Nas profundezas marítimas foi finalmente encontrado o navio chileno afundado no início do século passado.

Uma expedição científica, liderada pela Universidade Católica do Norte (UCN), a Marinha do Chile e várias ONG do país, descobriu, a 200 metros de profundidade, os restos do Itata, navio cujo naufrágio, ocorrido há 95 anos com mais de 400 pessoas a bordo, é considerado o mais grave da história marítima do país.

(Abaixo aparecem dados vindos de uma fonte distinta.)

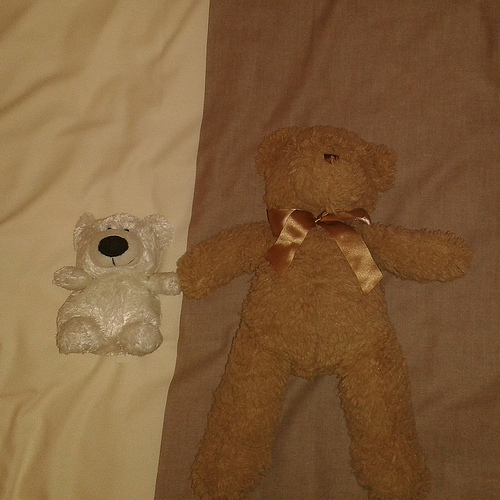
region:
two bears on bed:
[46, 93, 468, 478]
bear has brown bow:
[208, 189, 423, 311]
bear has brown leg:
[346, 307, 421, 494]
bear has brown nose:
[303, 128, 363, 185]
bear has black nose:
[86, 232, 147, 275]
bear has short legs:
[41, 252, 171, 362]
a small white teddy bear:
[50, 211, 180, 358]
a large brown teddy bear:
[175, 126, 473, 496]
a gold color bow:
[261, 202, 382, 294]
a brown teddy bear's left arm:
[368, 220, 469, 281]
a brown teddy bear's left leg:
[339, 337, 436, 497]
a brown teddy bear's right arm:
[178, 219, 268, 301]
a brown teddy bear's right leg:
[187, 332, 292, 497]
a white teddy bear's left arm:
[147, 271, 181, 296]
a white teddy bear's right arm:
[52, 268, 92, 292]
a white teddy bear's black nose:
[99, 234, 129, 258]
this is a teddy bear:
[166, 115, 490, 497]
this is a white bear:
[31, 178, 179, 375]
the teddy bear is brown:
[183, 109, 474, 491]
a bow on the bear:
[247, 182, 389, 297]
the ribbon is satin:
[260, 190, 399, 305]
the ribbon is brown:
[241, 196, 396, 291]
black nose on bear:
[88, 228, 140, 268]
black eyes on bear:
[101, 213, 140, 235]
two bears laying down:
[11, 107, 486, 494]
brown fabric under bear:
[141, 121, 498, 485]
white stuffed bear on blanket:
[50, 207, 185, 363]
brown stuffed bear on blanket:
[172, 115, 473, 498]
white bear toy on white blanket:
[45, 208, 189, 364]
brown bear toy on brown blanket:
[175, 121, 477, 498]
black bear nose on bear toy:
[95, 231, 131, 261]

De acordo com a UCN, após anos de busca, o descobrimento do chamado "Titanic chileno" foi feito na quarta-feira (8) perto do litoral norte do país, entre as regiões de Chungungo e Coquimbo.

Os investigadores conseguiram encontrar o navio na profundidade de 200 metros só graças a um veículo operado à distância (ROV, sigla em inglês), visto que os mergulhadores não eram capazes de descer a tal profundidade.

"O descobrimento do Itata é o mais importante em termos de patrimônio subaquático", indica um dos biólogos que chefia a investigação, Carlos Cortés.

Entretanto, os investigadores planejam realizar uma nova expedição ao lugar usando mais uma vez o ROV com o objetivo de resgatar algumas peças do navio, para abrir um novo museu nessa região.

"O descobrimento é mais um atrativo turístico para uma região reconhecida mundialmente por sua riqueza natural", sublinha a UCN.

Em 28 de agosto de 1922, o navio a vapor Itata, que se dirigia de Coquimbo para Antofagasta, afundou-se devido a uma violenta tormenta. As 374 vítimas mortais eram principalmente trabalhadores das minas de salitre que viajavam com suas mulheres e filhos. Só 26 pessoas sobreviveram à catástrofe, embora testemunhos da época indicassem que havia muitas mais pessoas a bordo.